Thursday, September 8, 2011

#398. Demonia (1990)

Directed By: Lucio Fulci

Starring: Brett Halsey, Meg Register, Lino Salemme

Tag line: "No Evil Deed Goes Undone!"

Trivia:  Shot entirely on location in Syracuse, Sicily

No stranger to the horror genre, director Lucio Fulci was also no stranger to thinly constructed narratives and convoluted plots. Yet where some of his films featured a visual energy to take your mind off their puzzling stories, Demonia's tale of ghostly nuns rising from the grave was simply too far gone to be salvaged. 
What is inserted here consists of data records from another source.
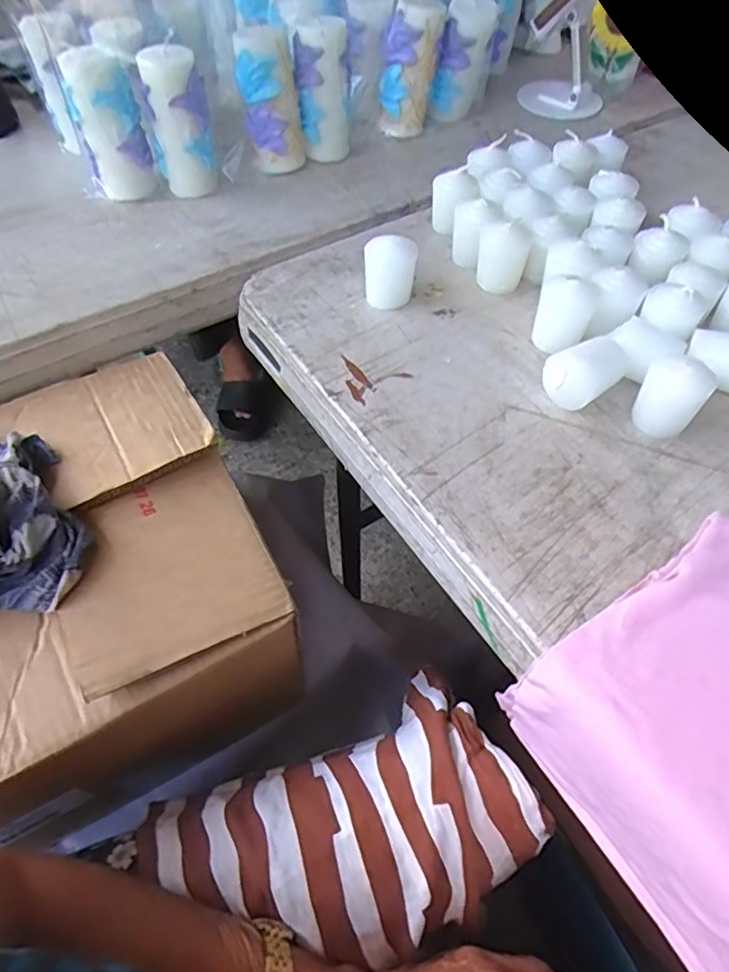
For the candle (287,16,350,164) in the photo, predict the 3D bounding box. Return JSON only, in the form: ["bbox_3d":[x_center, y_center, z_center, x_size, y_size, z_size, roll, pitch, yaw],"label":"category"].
[{"bbox_3d":[-0.041,-0.368,0.559,0.051,0.105,0.038,-4,54,-4],"label":"candle"}]

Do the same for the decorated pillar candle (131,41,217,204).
[{"bbox_3d":[-0.161,-0.312,0.518,0.054,0.109,0.041,-12,55,-10],"label":"decorated pillar candle"}]

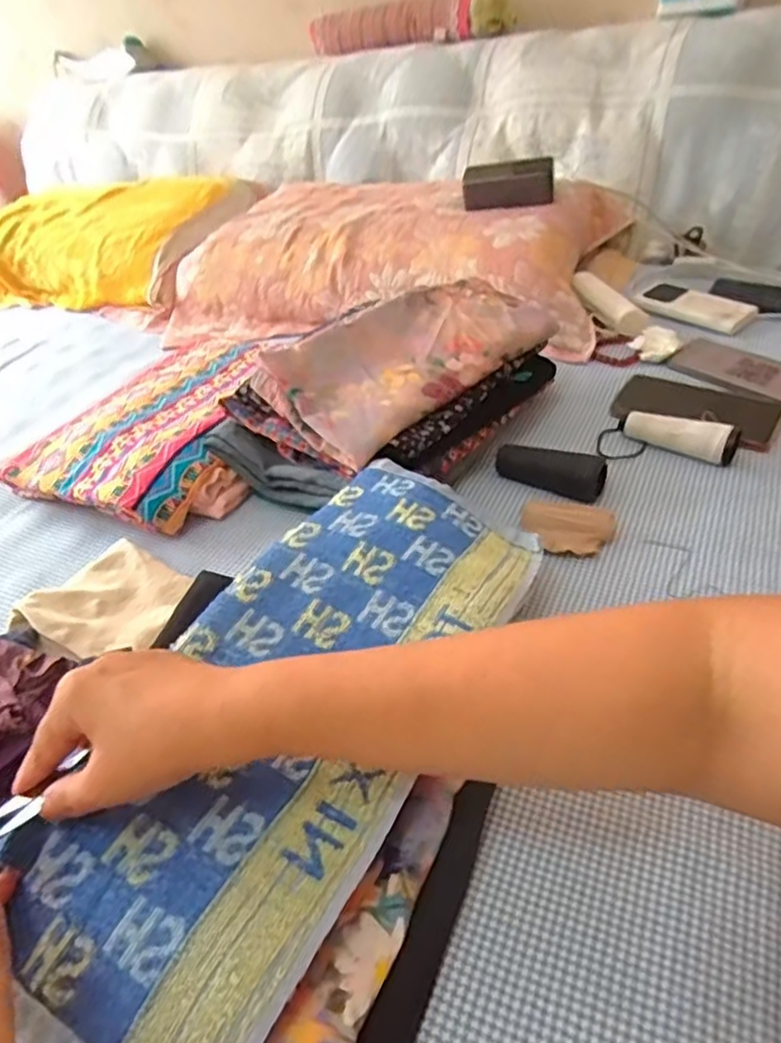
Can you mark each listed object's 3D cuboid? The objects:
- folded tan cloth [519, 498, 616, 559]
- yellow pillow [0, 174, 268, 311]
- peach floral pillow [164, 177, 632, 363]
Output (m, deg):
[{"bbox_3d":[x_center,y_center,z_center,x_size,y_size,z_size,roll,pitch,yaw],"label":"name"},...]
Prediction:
[{"bbox_3d":[0.157,0.007,0.565,0.080,0.026,0.052,6,39,15],"label":"folded tan cloth"},{"bbox_3d":[-0.565,-0.545,1.233,0.615,0.160,0.316,9,40,19],"label":"yellow pillow"},{"bbox_3d":[-0.011,-0.411,0.997,0.660,0.148,0.345,7,42,18],"label":"peach floral pillow"}]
A young archaeologist named Liza (Meg Register) accompanies her mentor, Paul (Brett Halsey), to Sicily, where he's digging for artifacts that date back to ancient Greece. But Liza's attentions are drawn elsewhere, to the ruins of a 15th century convent where, over 500 years earlier, some nuns were crucified for allegedly conducting Satanic rituals. Warned not to pry into the past, Liza is nonetheless compelled to uncover the truth behind this strange, somewhat evil place. 

Not so much a horror film as it is a collection of scenes flimsily strung together, Demonia will have you scratching your head shortly after the opening titles. Following a flashback to 1486, where we witness the murder of five nuns (one of the best scenes in the film, actually), we're thrown forward five centuries to a séance in Toronto, where Liza has a vision of these killings, lets out a scream, and then passes out. She can't explain what she saw, nor does she know the reason why she's drawn to the old convent, despite being told by Paul and a slew of others to stay away from it. There are a handful of dream sequences that only add to the confusion, and characters come and go with no idea of how they fit into the story. One minute, Liza and Paul are sitting on the houseboat of a fellow archaeologist named Porter (Al Cliver), discussing how the locals react to outsiders, and the next, Porter, returning home from doing a little shopping, is murdered by a topless female ghost wielding a spear gun. What the hell

Demonia is undoubtedly a bad film, yet I can't say it's a dull one; I found myself paying close attention because I honestly expected, perhaps even hoped, it would all come together in the end. Of course, it never did, but at least it held my interest. So, no...Demonia is not boring.  But it is confusing, and oh so very frustrating.